The following is a reflection prepared by Jimmy Haubert, a fellow living in the Little Village Community. Jimmy serves at Erie Family Health Center at Johnson Elementary this year. The Little Village Community hosted two college immersion service trips this winter and he shares a little bit about their experience with the most recent group.
Let’s face it. Explaining to people why you chose to live a year of solidarity with those you serve, how you manage to do so, and where you find your motivation when the going gets tough is hard. Sometimes I feel as though the only way to express truly the answers to these questions is a simplified “You’d have to experience it yourself.” That’s where immersion groups come in! Every year, each Amate House community hosts two different groups of university students looking to gain a greater insight into the life of an Amate House fellow. Ranging from college freshmen to graduate students, these groups spend a week living in one of our Amate homes – volunteering at different sites throughout the week, sharing meals with us, and reflecting on their own experience.
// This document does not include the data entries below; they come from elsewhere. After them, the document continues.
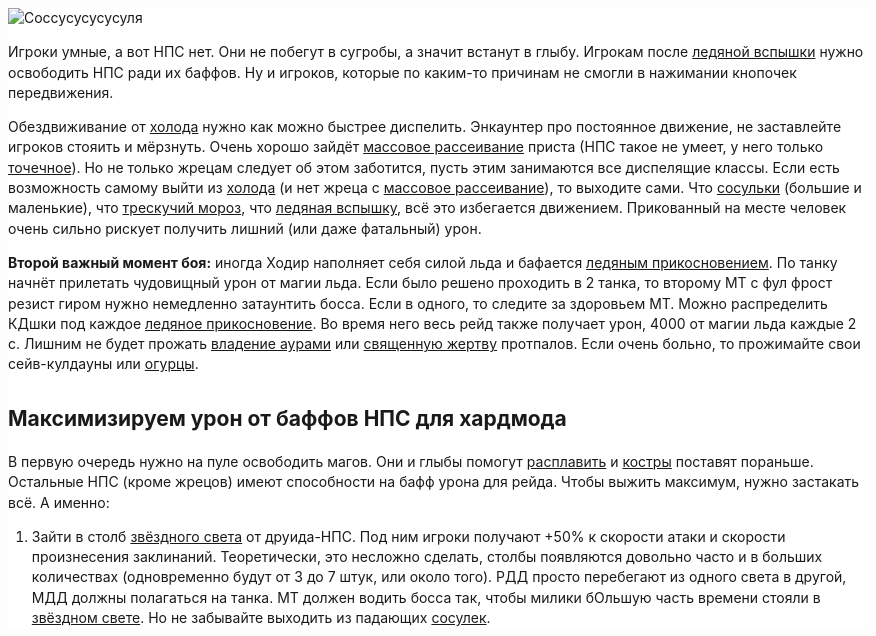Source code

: ![Соссусусусусуля](https://www.wowhcb.ru/adepts/ulduar/hodir/snowdrift.gif)

Игроки умные, а вот НПС нет. Они не побегут в сугробы, а значит встанут в глыбу. Игрокам
после [ледяной вспышки](https://www.wowhead.com/wotlk/ru/spell=61968) нужно освободить НПС ради их баффов. Ну и игроков,
которые по каким-то причинам не смогли в нажимании кнопочек передвижения.

Обездвиживание от [холода](https://www.wowhead.com/wotlk/ru/spell=62469) нужно как можно быстрее диспелить. Энкаунтер
про постоянное движение, не заставлейте игроков стояить и мёрзнуть. Очень хорошо
зайдёт [массовое рассеивание](https://www.wowhead.com/wotlk/ru/spell=32375) приста (НПС такое не умеет, у него
только [точечное](https://www.wowhead.com/wotlk/ru/spell=988)). Но не только жрецам следует об этом заботится, пусть
этим занимаются все диспелящие классы. Если есть возможность самому выйти
из [холода](https://www.wowhead.com/wotlk/ru/spell=62469) (и нет жреца
с [массовое рассеивание](https://www.wowhead.com/wotlk/ru/spell=32375)), то выходите сами.
Что [сосульки](https://www.wowhead.com/wotlk/ru/spell=69426) (большие и маленькие),
что [трескучий мороз](https://www.wowhead.com/wotlk/ru/spell=62038),
что [ледяная вспышку](https://www.wowhead.com/wotlk/ru/spell=61968), всё это избегается движением. Прикованный на месте
человек очень сильно рискует получить лишний (или даже фатальный) урон.

**Второй важный момент боя:** иногда Ходир наполняет себя силой льда и
бафается [ледяным прикосновением](https://www.wowhead.com/wotlk/ru/spell=62478). По танку начнёт прилетать чудовищный
урон от магии льда. Если было решено проходить в 2 танка, то второму МТ с фул фрост резист гиром нужно немедленно
затаунтить босса. Если в одного, то следите за здоровьем МТ. Можно распределить КДшки под
каждое [ледяное прикосновение](https://www.wowhead.com/wotlk/ru/spell=62478). Во время него весь рейд также получает
урон, 4000 от магии льда каждые 2 с. Лишним не будет
прожать [владение аурами](https://www.wowhead.com/wotlk/ru/spell=31821)
или [священную жертву](https://www.wowhead.com/wotlk/ru/spell=64205) протпалов. Если очень больно, то прожимайте свои
сейв-кулдауны или [огурцы](https://www.wowhead.com/wotlk/ru/spell=47875).

## Максимизируем урон от баффов НПС для хардмода

В первую очередь нужно на пуле освободить магов. Они и глыбы
помогут [расплавить](https://www.wowhead.com/wotlk/ru/spell=64528)
и [костры](https://www.wowhead.com/wotlk/ru/spell=62821) поставят пораньше. Остальные НПС (кроме жрецов) имеют
способности на бафф урона для рейда. Чтобы выжить максимум, нужно застакать всё. А именно:

1. Зайти в столб [звёздного света](https://www.wowhead.com/wotlk/ru/spell=62807) от друида-НПС. Под ним игроки получают
   +50% к скорости атаки и скорости произнесения заклинаний. Теоретически, это несложно сделать, столбы появляются
   довольно часто и в больших количествах (одновременно будут от 3 до 7 штук, или около того). РДД просто перебегают из
   одного света в другой, МДД должны полагаться на танка. МТ должен водить босса так, чтобы милики бОльшую часть времени
   стояли в [звёздном свете](https://www.wowhead.com/wotlk/ru/spell=62807). Но не забывайте выходить из
   падающих [сосулек](https://www.wowhead.com/wotlk/ru/spell=69426).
Earlier in the year, our Little Village community hosted students from the University of Dayton, and this past week we welcomed students from St. Mary’s Parish at the University of Michigan. Adam, Mary-Catherine, Julia, and Tiffany visited various service sites in Chicago to learn more about the organizations’ purposes and missions, as well as to spend the day volunteering. Here are some of the places they went!
St. James Catholic Church Food Pantry: One of largest food pantries in Chicago, St. James food pantry serves residents facing high levels of unemployment and increasing scarcity of affordable housing. The volunteers spent the day processing donations, packing food, and organizing distribution. This is also an Amate House service site this year.
Port Ministries: Port Ministries offers free services and resources to south-side Chicago residents so they can better themselves and their families while strengthening the community. The volunteers assisted with their after-school tutoring program for elementary school students who live in the Back of the Yards neighborhood.
Misericordia: A massive facility in northern Chicago, Misericordia offers a community of care for persons with mild to profound developmental disabilities, many of whom are physically challenged as well. The volunteers spent the day interacting with residents and helping out at different facilities on campus.
Of course, our life at Amate House is not solely about service. It is about community, too. Living in community allows us to affirm our intentionality in our work, as well as share our trials and our triumphs with those who we live with. We welcomed our immersion group to experience the joy of our Little Village community. Every night we shared wholesome, home-cooked meals, prayed together, and shared our reflections on our days of service. We shared a meditative spirituality night, and even got caught up in a fun word-association game called Codenames!
As a parting gift, Adam, Mary-Catherine, Tiffany, and Julia left us a thank-you card, thanking us for our hospitality and a chance to experience a week-in-the-life of an Amate House Volunteer. But I would like to share a parting thank you to them:
Thank you, thank you for giving of yourselves to be the voice for those in Chicago who have none to stand for them. Thank you for embracing Amate House’s mission and vision of love, and revitalizing our community with your perspectives and prayers. Thank you for blessing us with your presence in our community.